Obviously, you have many choices when starting AWS instances. In this area, you'll find some ansible-playbook invocations that override variables in order to achieve different results, such as using different instance types, AMIs or regions.

Use i2.2xlarge instances

ansible-playbook -u root --private-key /path/to/private-key -i hosts \
        -e cluster_node_type=i2.2xlarge \
        -e edge_node_type=c3.large \
        -e mapr_cluster_name=vgonzalez-spark  \
        -e cluster_node_price= \
        -e edge_node_price= \
        -e ec2_image=ami-b66ed3de  \
        -e root_device_path=/dev/xvda \
        -e ssh_user=ec2-user \
        playbooks/aws_bootstrap.yml

Use m3.xlarge spot instances

The spot instances will be bid ad $0.09:

ansible-playbook -u root --private-key /path/to/private-key -i hosts \
	-e "cluster_node_price=0.09 cluster_node_type=m3.xlarge" \
	-e "edge_node_type=m3.xlarge edge_node_price=0.09" \
	playbooks/aws_bootstrap.yml

Post-Install - Vagrant - license key

After issuing vagrant up, the VM should be provisioned. Place your license key file in the directory along side the Vagrantfile. In your Vagrant directory, say:

vagrant ssh

And you should be dropped into a shell in your VM.

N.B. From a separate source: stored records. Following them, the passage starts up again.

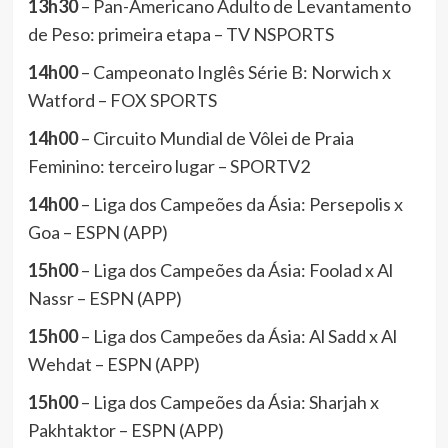
13h30
– Pan-Americano Adulto de Levantamento
de Peso: primeira etapa – TV NSPORTS
14h00
– Campeonato Inglês Série B: Norwich x
Watford – FOX SPORTS
14h00
– Circuito Mundial de Vôlei de Praia
Feminino: terceiro lugar – SPORTV2
14h00
– Liga dos Campeões da Ásia: Persepolis x
Goa – ESPN (APP)
15h00
– Liga dos Campeões da Ásia: Foolad x Al
Nassr – ESPN (APP)
15h00
– Liga dos Campeões da Ásia: Al Sadd x Al
Wehdat – ESPN (APP)
15h00
– Liga dos Campeões da Ásia: Sharjah x
Pakhtaktor – ESPN (APP)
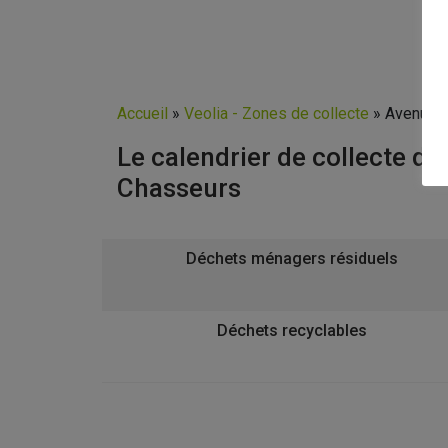
Accueil
»
Veolia - Zones de collecte
»
Avenue 
Le calendrier de collecte 
Chasseurs
Déchets ménagers résiduels
Déchets recyclables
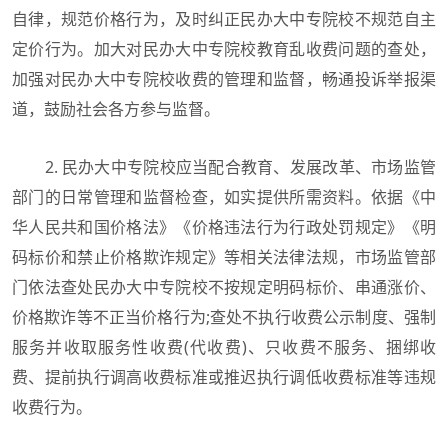
自律，规范价格行为，及时纠正民办大中专院校不规范自主
定价行为。加大对民办大中专院校教育乱收费问题的查处，
加强对民办大中专院校收费的管理和监督，畅通投诉举报渠
道，鼓励社会各方参与监督。
2. 民办大中专院校应当配合教育、发展改革、市场监管
部门的日常管理和监督检查，如实提供所需资料。依据《中
华人民共和国价格法》《价格违法行为行政处罚规定》《明
码标价和禁止价格欺诈规定》等相关法律法规，市场监管部
门依法查处民办大中专院校不按规定明码标价、串通涨价、
价格欺诈等不正当价格行为;查处不执行收费公示制度、强制
服务并收取服务性收费(代收费)、只收费不服务、捆绑收
费、提前执行调高收费标准或推迟执行调低收费标准等违规
收费行为。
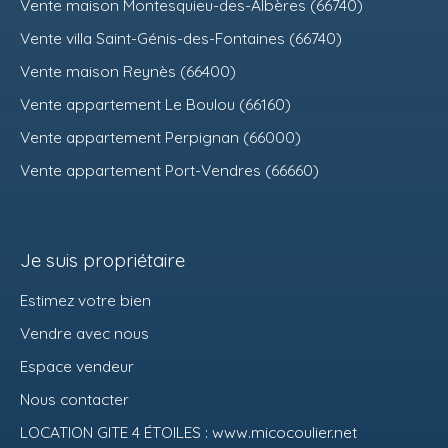
Vente maison Montesquieu-des-Albères (66740)
Vente villa Saint-Génis-des-Fontaines (66740)
Vente maison Reynès (66400)
Vente appartement Le Boulou (66160)
Vente appartement Perpignan (66000)
Vente appartement Port-Vendres (66660)
Je suis propriétaire
Estimez votre bien
Vendre avec nous
Espace vendeur
Nous contacter
LOCATION GITE 4 ÉTOILES : www.micocoulier.net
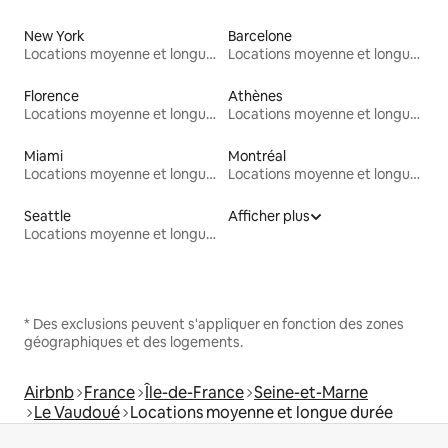
New York
Barcelone
Locations moyenne et longue durée
Locations moyenne et longue durée
Florence
Athènes
Locations moyenne et longue durée
Locations moyenne et longue durée
Miami
Montréal
Locations moyenne et longue durée
Locations moyenne et longue durée
Seattle
Afficher plus
Locations moyenne et longue durée
* Des exclusions peuvent s'appliquer en fonction des zones
géographiques et des logements.
Airbnb
France
Île-de-France
Seine-et-Marne
Le Vaudoué
Locations moyenne et longue durée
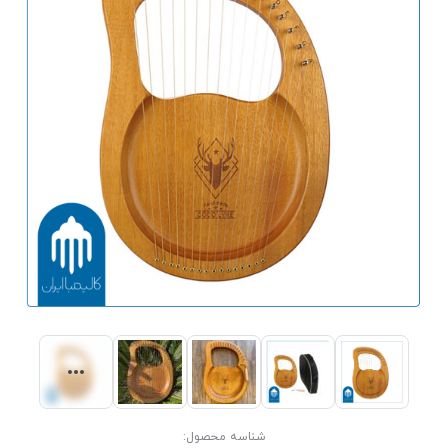
شناسه محصول:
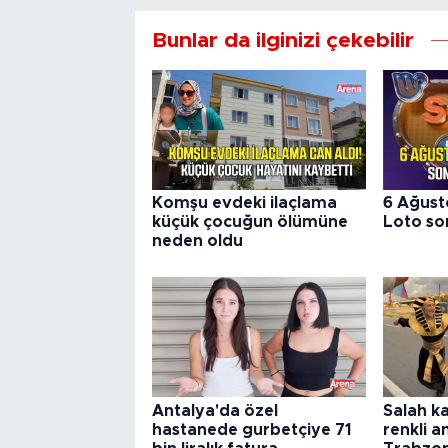
Bunlar da ilginizi çekebilir
Komşu evdeki ilaçlama
6 Ağust
küçük çocuğun ölümüne
Loto son
neden oldu
Antalya'da özel
Salah k
hastanede gurbetçiye 71
renkli a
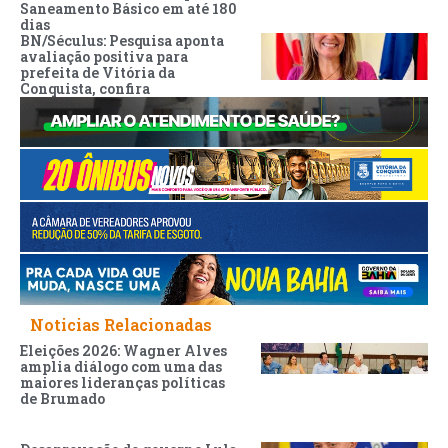
Saneamento Básico em até 180
dias
BN/Séculus: Pesquisa aponta
avaliação positiva para
prefeita de Vitória da
Conquista, confira
Noticias Relacionadas
Eleições 2026: Wagner Alves
amplia diálogo com uma das
maiores lideranças políticas
de Brumado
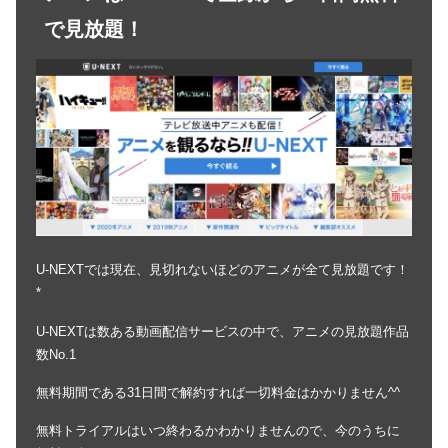
で見放題！
U-NEXTでは現在、見切れないほどのアニメが全て見放題です！
*
U-NEXTは数ある動画配信サービスの中で、アニメの見放題作品
数No.1
無料期間である31日間で解約すれば一切料金はかかりません^^
無料トライアルはいつ終わるかわかりませんので、今のうちに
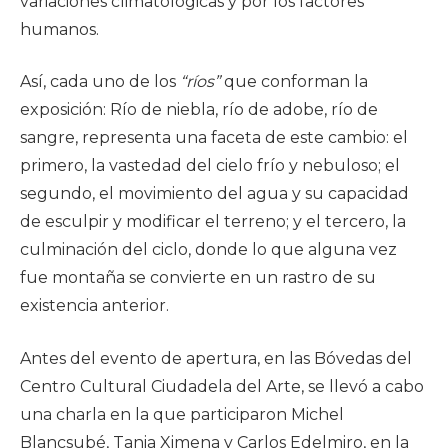
variaciones climatológicas y por los factores
humanos.
Así, cada uno de los
“ríos”
que conforman la
exposición: Río de niebla, río de adobe, río de
sangre, representa una faceta de este cambio: el
primero, la vastedad del cielo frío y nebuloso; el
segundo, el movimiento del agua y su capacidad
de esculpir y modificar el terreno; y el tercero, la
culminación del ciclo, donde lo que alguna vez
fue montaña se convierte en un rastro de su
existencia anterior.
Antes del evento de apertura, en las Bóvedas del
Centro Cultural Ciudadela del Arte, se llevó a cabo
una charla en la que participaron Michel
Blancsubé, Tania Ximena y Carlos Edelmiro, en la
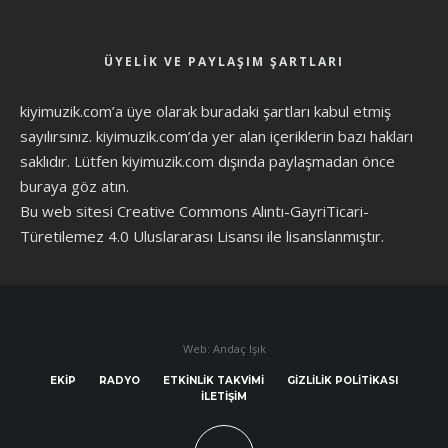
ÜYELIK VE PAYLAŞIM ŞARTLARI
kiyimuzik.com’a üye olarak
buradaki şartları
kabul etmiş
sayılırsınız. kiyimuzik.com’da yer alan içeriklerin bazı hakları
saklıdır. Lütfen kiyimuzik.com dışında paylaşmadan önce
buraya göz atın
.
Bu web sitesi Creative Commons Alıntı-GayriTicari-
Türetilemez 4.0 Uluslararası Lisansı ile lisanslanmıştır.
Web: Andaç Işık
EKIP
RADYO
ETKINLIK TAKVIMI
GIZLILIK POLITIKASI
İLETIŞIM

If your license key is called demolicense.txt, the steps following will add the key, start the NFS gateway and (additional) CLDB service.

sudo maprcli license add -license /vagrant/demolicense.txt -is_file true
sudo maprcli node services -filter "[csvc==nfs]" -nfs start

No need to manually mount the loopback NFS - warden will take care of that for you.

Post-Install - AWS - license key

After the installation is complete, the ansible plays will print the webserver URLs for you. Copy and paste the URL into your browser, log in with user mapr and the password you set earlier. Then add the license key via upload to MCS, using the upper right hand "Manage Licenses" link. You could, of course, upload the file using scp and then add it as above (with maprcli) if you choose.

Once done, start up NFS and the additional CLDB instance(s):

sudo maprcli node services -filter "[csvc==nfs]" -nfs start
sudo maprcli node services -filter "[csvc==cldb]" -cldb start

No need to manually mount the loopback NFS - warden will take care of that for you.

Post-Install Validation - Vagrant and AWS

For a simple smoke test, try running a teragen:

hadoop jar /opt/mapr/hadoop/hadoop-0.20.2/hadoop-0.20.2-dev-examples.jar \
	teragen 100000 /user/vagrant/teragen

If you don't see a java traceback, things are probably mostly OK.

For a little more, try running the test playbook:

ansible -i playbooks/cluster.hosts playbooks/test_cluster.yml

If nothing comes back failed, you should be ready to rock.

Have fun.

Potential Gotchas

Amazon Credentials

If you see messages like the following:

failed: [localhost] => {"assertion": "ansible_env.AWS_ACCESS_KEY is defined", "evaluated_to": false, "failed": true}

You missed the step about sourcing your Amazon credentials.

Empty inventory groups

If you have issues and on inspection of the inventory file notice that some groups are empty, it might be that you specified the cluster node count on the command line. If that's the case, pass a JSON object to --extra-vars instead: --extra-vars '{"cluster_node_count": 3}'. This will allow ansible to treat cluster_node_count's value as an integer rather than a string. The interpretation of the value as a string will break the logic that selects the correct inventory template.